• Problem: Please state in a single number how many lines of the entries below include the word "left".
Start of Material for this exercise
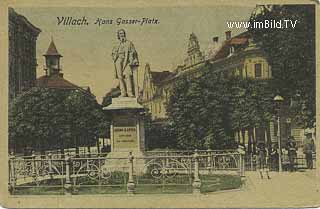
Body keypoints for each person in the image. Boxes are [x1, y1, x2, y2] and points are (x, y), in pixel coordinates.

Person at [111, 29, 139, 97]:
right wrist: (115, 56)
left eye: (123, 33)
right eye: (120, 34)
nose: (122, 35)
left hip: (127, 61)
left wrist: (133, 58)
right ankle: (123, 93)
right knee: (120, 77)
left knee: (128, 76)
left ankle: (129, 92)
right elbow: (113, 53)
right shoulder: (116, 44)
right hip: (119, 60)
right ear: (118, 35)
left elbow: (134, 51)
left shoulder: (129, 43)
End of Material for this exercise
• Answer for this exercise: 7